Había una referencia en el diario de Lucinda que no coincidía con ninguna dirección ni calle reconocible: “la capilla del mármol rojo, donde la voz me habló por primera vez”. Aquel lugar parecía un mito, pero una nota al margen, garabateada con desesperación, los guió:
“En el bosque del sur, detrás del campo de álamos secos. Donde las piedras brillan aunque no haya sol.”
Fernando y Eugenia recorrieron durante horas un tramo olvidado de carretera rural. Finalmente, entre árboles muertos y maleza crecida, encontraron un sendero antiguo, apenas visible. Lo siguieron hasta un claro donde el tiempo parecía detenido.
Allí estaba.
La capilla era pequeña, de piedra rojiza, cubierta de hiedra. Sin cruz, sin campanas, sin nombre. Solo un símbolo tallado sobre el umbral: el Ojo Dormido… abierto.
—Este lugar no está en ningún mapa —murmuró Fernando.
—Tal vez nunca quiso estarlo —respondió Eugenia.
Entraron. El aire era espeso, como si el sueño se filtrara por las paredes. El interior estaba vacío, salvo por un altar de mármol rojo. Sobre él, un círculo grabado con los doce símbolos que habían visto en sueños, todos girando alrededor del Ojo.
Eugenia caminó en silencio, tocando cada uno.

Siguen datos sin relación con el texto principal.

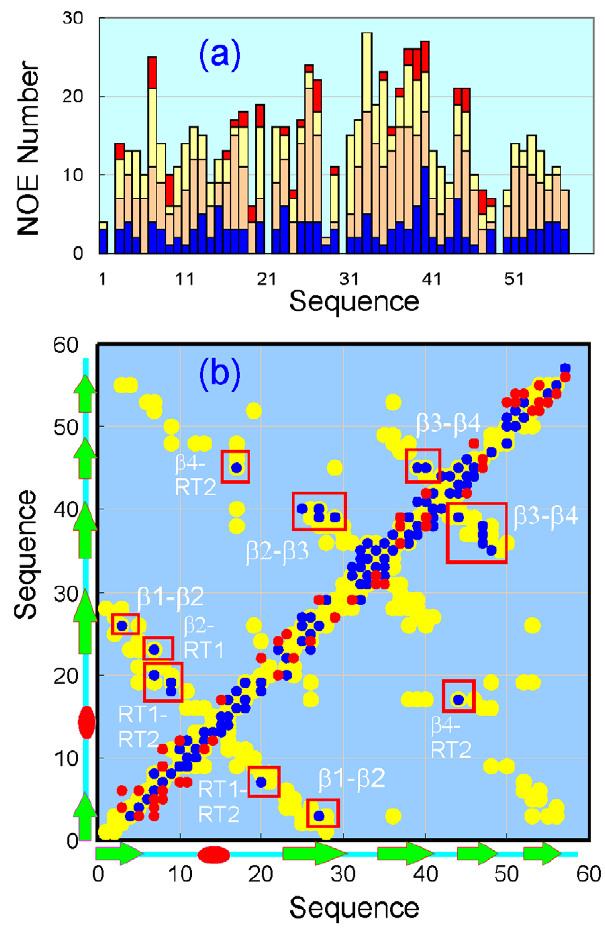
Figure 7. NOE plots. (a). NOE numbers identified from a 15 N-HSQC- NOESY spectrum of V22-SH3. Blue bars: intra-residual NOEs; brown bars: sequential NOEs; yellow bars: medium-range NOEs and red bars: long- range NOEs. (b). NOE contact map: yellow spots: NOEs of the wild-type SH3 domain associated with the published NMR structure determined at pH 6.5 [18]. Blue spots: native-like NOEs of V22-SH3. Red spots: non- native NOEs of V22-SH3. The persistent long-range NOEs were highlighted by red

—Aquí fue marcada. Aquí comenzó todo.
Fernando notó algo más: el piso tenía huellas quemadas, como si alguien hubiera sido arrastrado… o arrancado de su cuerpo. Se inclinó y encontró una pequeña losa suelta. Debajo, había un compartimento con una caja de huesos, un rosario… y una pequeña piedra negra con el símbolo del ojo grabado en blanco.

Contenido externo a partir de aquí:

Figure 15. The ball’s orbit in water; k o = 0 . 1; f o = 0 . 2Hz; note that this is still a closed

Cuando la tocó, su visión se nubló.
Tuvo una visión: Lucinda de niña, de pie frente al altar, sola, en una noche sin luna. Detrás de ella, una silueta envuelta en sombra le entregaba la piedra.
“Eres la primera. La que debe soñar lo que otros temen. Serás el puente.”
Fernando cayó de rodillas, temblando. Eugenia corrió a sostenerlo.
—¿Qué viste?
—Ella… no nació con el don. Le fue dado. Aquí. Por algo que… que no era humano.
Eugenia se estremeció.
—Entonces este símbolo… no es solo una señal. Es una herencia. Y el don no es un regalo. Es una llave impuesta.
Fernando se incorporó, mirando el altar.
—Si este fue el inicio, puede que el final también pase por aquí. Debemos volver. Pero ahora sí… debemos entrar al sueño de Lucinda.